エリア外で3日も同じところに留まっていれば魔獣の襲撃を受けて当然であり、攻撃側は、魔獣、敵エリアの武力を同時に相手にしなければならなくなる。


防御側にしてみれば、1週間も強固結界を張ってい待つだけでよく、それによって、攻撃側は諦めて軍を引くか、魔獣に遣られて自滅するのだ。


万が一、敵の軍が、エリアの加護に守られていたとしても、今度は、拠点そのものが脆弱となる為、一月と掛からず、相手側は軍の加護を打ち切るか、エリアそのものが魔獣によって殲滅することになる。

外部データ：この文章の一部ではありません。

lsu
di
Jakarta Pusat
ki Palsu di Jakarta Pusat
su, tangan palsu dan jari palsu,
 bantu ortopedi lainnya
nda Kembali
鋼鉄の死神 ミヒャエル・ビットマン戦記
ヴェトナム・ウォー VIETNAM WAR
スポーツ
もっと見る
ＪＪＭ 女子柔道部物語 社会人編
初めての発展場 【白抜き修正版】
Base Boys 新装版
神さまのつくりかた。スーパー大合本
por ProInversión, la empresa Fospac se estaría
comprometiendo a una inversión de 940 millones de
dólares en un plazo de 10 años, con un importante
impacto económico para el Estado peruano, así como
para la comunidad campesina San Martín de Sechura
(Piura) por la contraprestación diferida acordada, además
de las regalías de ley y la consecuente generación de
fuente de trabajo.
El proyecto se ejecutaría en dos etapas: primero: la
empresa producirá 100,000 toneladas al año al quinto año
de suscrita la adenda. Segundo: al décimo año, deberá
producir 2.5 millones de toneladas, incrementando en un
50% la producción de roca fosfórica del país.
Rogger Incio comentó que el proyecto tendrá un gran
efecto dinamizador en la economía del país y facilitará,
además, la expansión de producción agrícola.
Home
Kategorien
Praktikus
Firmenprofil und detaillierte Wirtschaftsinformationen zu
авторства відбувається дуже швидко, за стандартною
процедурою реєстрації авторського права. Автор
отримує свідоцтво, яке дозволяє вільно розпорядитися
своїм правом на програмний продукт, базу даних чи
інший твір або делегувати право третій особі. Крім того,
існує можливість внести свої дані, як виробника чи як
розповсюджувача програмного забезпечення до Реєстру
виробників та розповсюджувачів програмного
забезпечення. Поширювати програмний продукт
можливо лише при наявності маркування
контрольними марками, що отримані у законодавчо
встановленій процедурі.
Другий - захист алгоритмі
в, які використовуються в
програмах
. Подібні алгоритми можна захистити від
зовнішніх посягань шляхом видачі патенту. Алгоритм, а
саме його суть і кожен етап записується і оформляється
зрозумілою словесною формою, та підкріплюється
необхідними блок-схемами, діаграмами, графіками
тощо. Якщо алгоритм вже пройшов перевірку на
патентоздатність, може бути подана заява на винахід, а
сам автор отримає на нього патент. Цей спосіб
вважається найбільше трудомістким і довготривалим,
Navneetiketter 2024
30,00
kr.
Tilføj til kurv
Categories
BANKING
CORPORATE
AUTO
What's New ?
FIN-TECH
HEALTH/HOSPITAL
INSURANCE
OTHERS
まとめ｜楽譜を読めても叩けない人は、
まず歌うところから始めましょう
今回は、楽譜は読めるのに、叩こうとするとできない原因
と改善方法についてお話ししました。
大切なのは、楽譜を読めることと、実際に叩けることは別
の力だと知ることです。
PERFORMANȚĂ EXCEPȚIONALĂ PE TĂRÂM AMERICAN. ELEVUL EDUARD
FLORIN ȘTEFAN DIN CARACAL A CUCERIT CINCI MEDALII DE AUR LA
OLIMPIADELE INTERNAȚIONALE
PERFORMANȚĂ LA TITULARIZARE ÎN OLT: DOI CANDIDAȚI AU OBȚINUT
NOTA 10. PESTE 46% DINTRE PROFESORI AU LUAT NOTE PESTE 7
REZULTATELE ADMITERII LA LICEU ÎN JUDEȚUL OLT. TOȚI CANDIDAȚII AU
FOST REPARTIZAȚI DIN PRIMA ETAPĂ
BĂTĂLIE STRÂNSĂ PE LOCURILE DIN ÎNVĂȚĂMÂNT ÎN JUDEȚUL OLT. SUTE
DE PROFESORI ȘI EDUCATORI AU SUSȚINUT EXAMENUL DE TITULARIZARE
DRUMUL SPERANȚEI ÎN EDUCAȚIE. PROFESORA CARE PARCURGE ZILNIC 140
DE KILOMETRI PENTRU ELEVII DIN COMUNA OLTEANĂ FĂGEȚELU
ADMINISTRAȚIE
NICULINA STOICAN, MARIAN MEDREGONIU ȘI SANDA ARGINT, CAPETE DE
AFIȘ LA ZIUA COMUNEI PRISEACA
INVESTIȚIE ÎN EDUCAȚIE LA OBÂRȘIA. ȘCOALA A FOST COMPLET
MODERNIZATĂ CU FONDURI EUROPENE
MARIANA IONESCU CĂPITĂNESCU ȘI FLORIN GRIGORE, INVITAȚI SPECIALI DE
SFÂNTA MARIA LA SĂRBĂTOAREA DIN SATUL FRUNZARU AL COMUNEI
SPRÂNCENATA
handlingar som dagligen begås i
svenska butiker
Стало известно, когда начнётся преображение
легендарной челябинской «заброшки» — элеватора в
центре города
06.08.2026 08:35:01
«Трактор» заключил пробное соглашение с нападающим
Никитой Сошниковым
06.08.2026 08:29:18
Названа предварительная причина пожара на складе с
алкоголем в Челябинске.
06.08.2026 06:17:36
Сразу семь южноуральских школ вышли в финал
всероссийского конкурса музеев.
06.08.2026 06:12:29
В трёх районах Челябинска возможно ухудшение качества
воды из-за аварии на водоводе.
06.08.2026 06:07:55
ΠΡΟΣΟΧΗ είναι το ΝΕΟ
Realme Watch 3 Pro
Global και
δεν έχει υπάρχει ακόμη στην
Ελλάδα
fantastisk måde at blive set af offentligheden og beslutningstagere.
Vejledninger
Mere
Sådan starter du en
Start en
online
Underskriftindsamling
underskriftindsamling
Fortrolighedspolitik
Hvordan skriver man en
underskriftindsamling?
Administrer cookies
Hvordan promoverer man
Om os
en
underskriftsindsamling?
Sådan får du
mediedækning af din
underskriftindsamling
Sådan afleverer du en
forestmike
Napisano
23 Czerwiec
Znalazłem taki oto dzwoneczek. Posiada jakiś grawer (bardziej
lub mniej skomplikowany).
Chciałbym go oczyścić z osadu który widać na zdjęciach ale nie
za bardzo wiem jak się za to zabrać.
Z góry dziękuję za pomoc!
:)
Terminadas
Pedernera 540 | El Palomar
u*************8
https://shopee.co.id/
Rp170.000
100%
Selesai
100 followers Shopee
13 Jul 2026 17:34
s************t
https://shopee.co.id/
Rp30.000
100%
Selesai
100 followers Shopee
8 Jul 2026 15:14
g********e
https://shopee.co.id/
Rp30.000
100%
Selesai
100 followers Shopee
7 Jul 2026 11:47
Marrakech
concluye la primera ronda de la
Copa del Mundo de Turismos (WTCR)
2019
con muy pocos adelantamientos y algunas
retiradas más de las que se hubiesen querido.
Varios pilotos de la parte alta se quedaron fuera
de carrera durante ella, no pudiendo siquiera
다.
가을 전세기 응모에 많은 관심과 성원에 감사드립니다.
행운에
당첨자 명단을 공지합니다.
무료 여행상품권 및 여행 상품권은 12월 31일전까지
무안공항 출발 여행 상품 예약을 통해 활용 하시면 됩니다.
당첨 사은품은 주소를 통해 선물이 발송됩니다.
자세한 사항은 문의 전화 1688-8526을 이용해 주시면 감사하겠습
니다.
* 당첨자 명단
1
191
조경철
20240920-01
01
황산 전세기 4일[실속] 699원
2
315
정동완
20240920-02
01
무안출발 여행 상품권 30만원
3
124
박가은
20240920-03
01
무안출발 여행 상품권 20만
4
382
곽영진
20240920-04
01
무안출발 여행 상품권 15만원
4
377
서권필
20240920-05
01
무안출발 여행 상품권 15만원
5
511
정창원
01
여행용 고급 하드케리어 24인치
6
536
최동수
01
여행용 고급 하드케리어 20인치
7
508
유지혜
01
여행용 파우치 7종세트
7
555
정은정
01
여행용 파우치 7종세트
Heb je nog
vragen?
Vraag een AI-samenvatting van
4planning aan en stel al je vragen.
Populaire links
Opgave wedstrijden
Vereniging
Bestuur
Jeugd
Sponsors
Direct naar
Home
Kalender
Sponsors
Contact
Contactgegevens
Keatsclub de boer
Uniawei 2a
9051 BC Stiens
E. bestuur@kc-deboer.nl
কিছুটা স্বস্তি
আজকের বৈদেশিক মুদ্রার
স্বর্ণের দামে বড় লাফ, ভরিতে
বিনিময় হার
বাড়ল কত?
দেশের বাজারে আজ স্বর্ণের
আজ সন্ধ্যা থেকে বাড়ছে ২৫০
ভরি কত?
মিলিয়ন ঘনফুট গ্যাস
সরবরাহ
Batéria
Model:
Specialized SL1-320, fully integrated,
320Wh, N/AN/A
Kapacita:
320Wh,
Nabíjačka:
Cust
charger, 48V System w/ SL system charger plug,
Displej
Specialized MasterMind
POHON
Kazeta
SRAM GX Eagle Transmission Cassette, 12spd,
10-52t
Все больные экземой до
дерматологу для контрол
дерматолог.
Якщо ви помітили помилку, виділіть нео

だから、他のエリアを攻めるというのは並大抵の事では成功しないのだ。


しかし、アリスが言うには、ディゲル侯国には、エリアの加護を打ち消す魔道具があるとのことで、それを証明するかのように一月ほど前に、リィズエリアの近隣にあるチセエリアが滅ぼされたというのだ。


チセエリアは、リィズエリアのお隣さんで……と言っても馬車で1週間かかるぐらいの距離はあるのだが……、リィズエリアとは行商人や冒険者が行き来する親交厚いエリアだった。


規模としてはリィズエリアより小さかったが、それでも全力で強化結界を張れば1か月は持つぐらいの規模だったという。


それが、進軍から三日も持たずに敵の侵攻を許し、エリアを守護する守護領主一家が惨殺され、ディゲル侯国に降ったという。


俺は、それは敵の名がしたブラフじゃないかと疑っているが、アリスが言うには、チセエリアから逃げ出すことが出来た住民たちが揃って同じことを言っていたというので、まず間違いはないだろうとの事だった。


そんなディゲル侯国が次に目をつけてきたのがリィズエリアで、降伏勧告をしてきたのが約一月ほど前の事。


現在、約3万の軍がリィズエリアに向けて進軍しているので、その軍隊が辿り着くまでに、降伏するか、蹂躙されるか選べ、とのことらしい。


「その軍隊が、ここに辿り着くまでの残された時間は?」


「専門家の見立てでは、約十日後、早ければ1週間後との事です。」


俺の質問にアリスは即答してくる。


幼い彼女がなぜそんなに詳しいのか?という疑問はあるが、まぁ、たぶん、アリスはアレ、なんだろうなぁと見当をつける。


そうであるならば、姉が七人いるというのも頷ける話ではあるし、たぶんタダ働きすることになるんだろうなぁという予感が現実味を帯びてくる。


……はぁ……タダ働き……。


俺が最も忌むべき言葉が頭の中をグルグル回っていることに憂鬱を覚えるのだった。